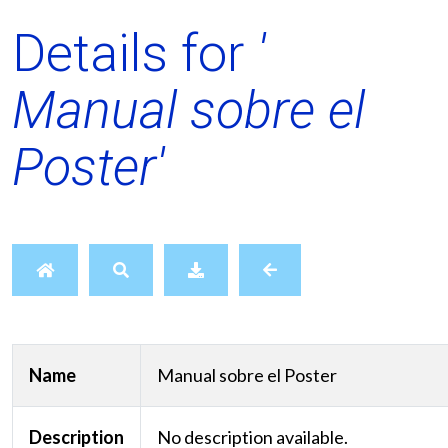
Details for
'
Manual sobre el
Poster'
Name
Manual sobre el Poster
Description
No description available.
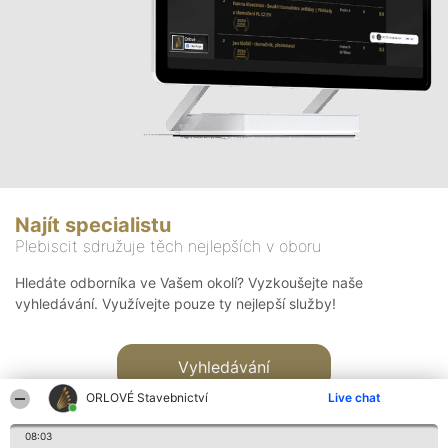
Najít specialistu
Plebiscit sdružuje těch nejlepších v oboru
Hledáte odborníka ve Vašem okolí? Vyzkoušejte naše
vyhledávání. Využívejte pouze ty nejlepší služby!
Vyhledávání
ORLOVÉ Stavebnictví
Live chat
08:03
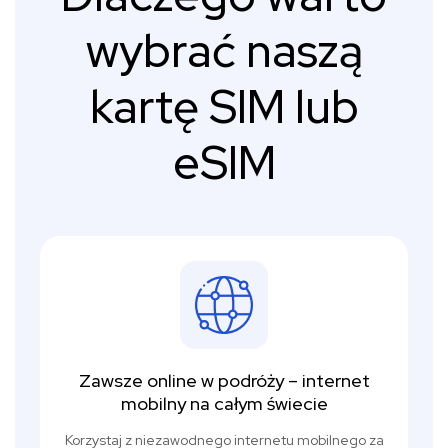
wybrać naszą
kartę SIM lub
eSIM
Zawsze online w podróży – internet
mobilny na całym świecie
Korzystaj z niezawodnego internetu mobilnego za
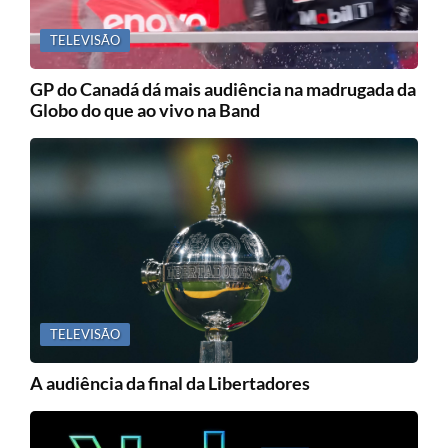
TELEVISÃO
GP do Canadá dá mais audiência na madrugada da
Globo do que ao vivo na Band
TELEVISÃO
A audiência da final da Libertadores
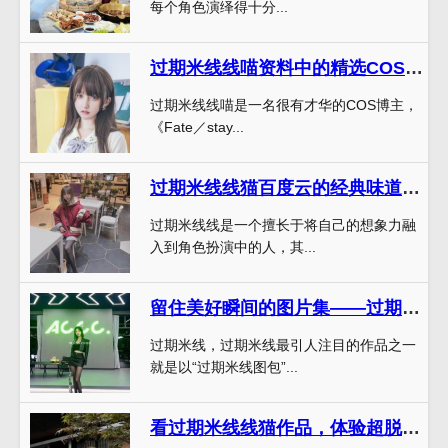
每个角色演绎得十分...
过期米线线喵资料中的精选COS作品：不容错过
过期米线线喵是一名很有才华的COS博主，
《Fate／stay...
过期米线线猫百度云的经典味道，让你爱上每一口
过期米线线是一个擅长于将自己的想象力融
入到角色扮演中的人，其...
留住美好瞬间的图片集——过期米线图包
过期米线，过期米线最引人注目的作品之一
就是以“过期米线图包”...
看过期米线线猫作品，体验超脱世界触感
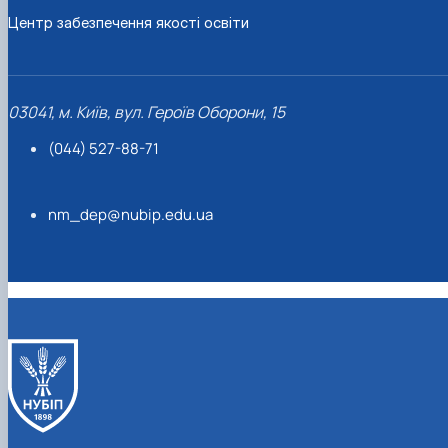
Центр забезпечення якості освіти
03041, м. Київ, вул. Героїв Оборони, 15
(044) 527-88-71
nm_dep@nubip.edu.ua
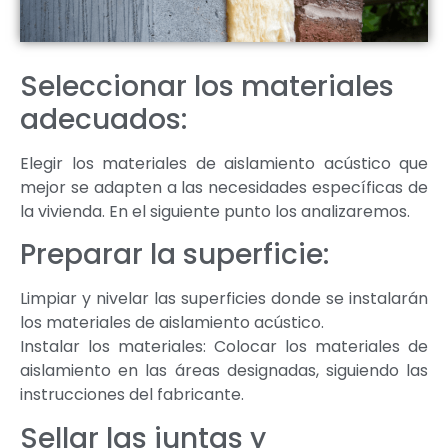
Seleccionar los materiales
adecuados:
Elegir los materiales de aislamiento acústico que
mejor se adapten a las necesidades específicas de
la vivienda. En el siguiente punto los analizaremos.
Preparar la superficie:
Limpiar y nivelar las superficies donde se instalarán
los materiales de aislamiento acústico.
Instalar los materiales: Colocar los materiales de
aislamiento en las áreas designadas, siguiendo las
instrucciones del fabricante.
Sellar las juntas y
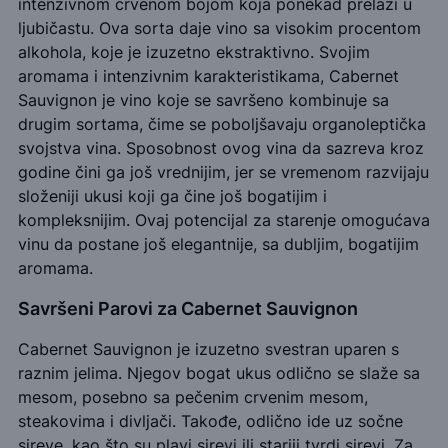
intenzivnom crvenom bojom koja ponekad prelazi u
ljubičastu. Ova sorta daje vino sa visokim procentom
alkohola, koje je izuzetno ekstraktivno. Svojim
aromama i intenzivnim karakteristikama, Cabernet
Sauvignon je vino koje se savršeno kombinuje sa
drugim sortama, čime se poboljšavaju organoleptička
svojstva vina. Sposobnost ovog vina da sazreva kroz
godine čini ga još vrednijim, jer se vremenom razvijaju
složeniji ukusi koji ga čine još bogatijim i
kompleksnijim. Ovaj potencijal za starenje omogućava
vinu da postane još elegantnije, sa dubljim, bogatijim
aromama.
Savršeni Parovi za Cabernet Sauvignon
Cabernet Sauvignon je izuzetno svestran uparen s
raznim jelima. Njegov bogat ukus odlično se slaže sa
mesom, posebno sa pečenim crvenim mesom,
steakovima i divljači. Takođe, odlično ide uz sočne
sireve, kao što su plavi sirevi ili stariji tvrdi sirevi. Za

--

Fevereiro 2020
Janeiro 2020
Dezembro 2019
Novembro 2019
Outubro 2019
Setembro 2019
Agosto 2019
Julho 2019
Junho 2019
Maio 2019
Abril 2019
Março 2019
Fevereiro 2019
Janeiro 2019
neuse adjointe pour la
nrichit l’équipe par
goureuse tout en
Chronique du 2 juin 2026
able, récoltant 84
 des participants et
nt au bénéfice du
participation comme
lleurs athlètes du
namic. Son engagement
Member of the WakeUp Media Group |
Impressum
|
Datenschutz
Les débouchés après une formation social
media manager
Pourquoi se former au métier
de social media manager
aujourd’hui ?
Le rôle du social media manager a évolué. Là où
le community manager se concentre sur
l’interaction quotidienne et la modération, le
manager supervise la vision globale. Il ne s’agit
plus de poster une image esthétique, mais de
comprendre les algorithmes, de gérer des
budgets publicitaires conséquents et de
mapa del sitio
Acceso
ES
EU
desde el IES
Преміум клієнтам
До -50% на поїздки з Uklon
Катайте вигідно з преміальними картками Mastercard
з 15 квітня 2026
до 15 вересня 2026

* * *

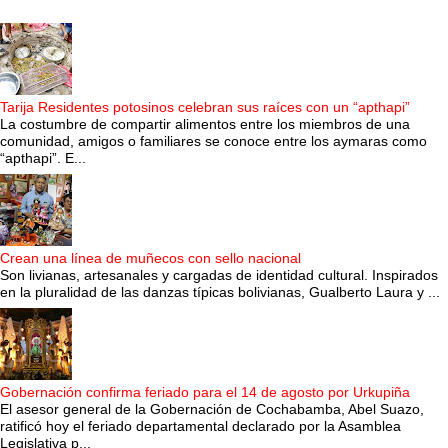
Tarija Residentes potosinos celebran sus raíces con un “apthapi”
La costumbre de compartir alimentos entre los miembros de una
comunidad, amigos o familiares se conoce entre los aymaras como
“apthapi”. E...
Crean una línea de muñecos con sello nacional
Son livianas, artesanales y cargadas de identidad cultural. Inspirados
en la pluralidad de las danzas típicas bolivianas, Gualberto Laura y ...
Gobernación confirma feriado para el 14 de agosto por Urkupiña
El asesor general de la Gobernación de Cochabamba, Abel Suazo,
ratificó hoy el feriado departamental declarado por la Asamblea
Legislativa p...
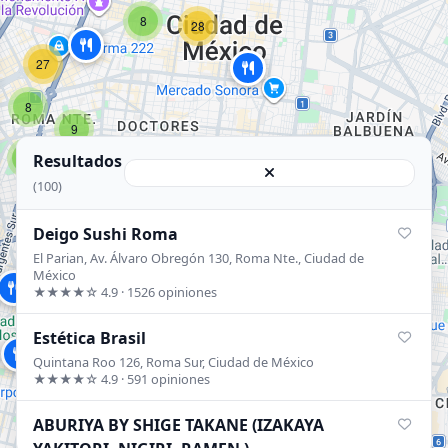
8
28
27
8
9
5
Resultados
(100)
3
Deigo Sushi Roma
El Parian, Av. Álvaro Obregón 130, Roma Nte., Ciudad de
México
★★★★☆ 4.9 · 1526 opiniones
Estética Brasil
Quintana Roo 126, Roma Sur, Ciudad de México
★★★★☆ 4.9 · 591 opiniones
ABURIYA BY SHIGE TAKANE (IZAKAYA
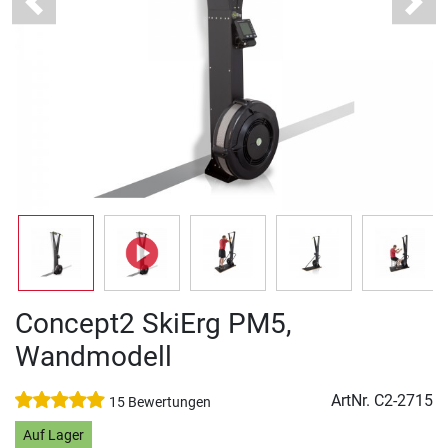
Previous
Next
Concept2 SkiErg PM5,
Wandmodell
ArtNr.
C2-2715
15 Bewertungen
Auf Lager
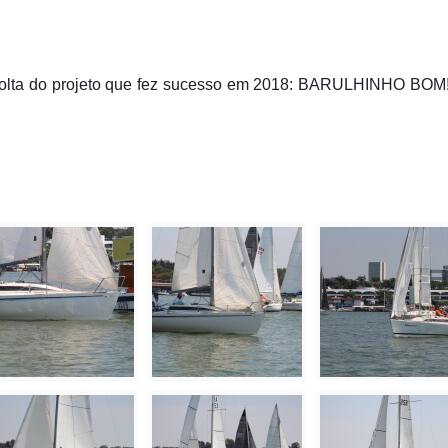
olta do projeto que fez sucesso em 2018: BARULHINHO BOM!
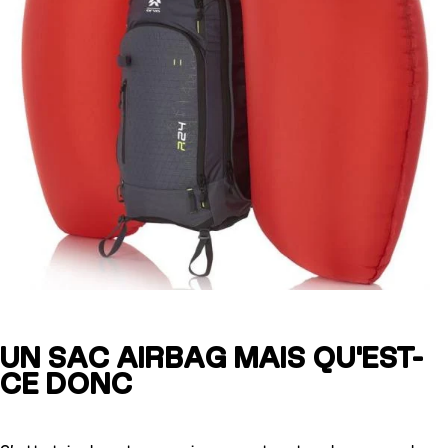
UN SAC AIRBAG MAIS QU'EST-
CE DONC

Assignment:
From the records above, give again exactly the lines running from the line with "le community manager se concentre sur" to the line with "desde el IES", inclusive.

Written response:
le community manager se concentre sur
l’interaction quotidienne et la modération, le
manager supervise la vision globale. Il ne s’agit
plus de poster une image esthétique, mais de
comprendre les algorithmes, de gérer des
budgets publicitaires conséquents et de
mapa del sitio
Acceso
ES
EU
desde el IES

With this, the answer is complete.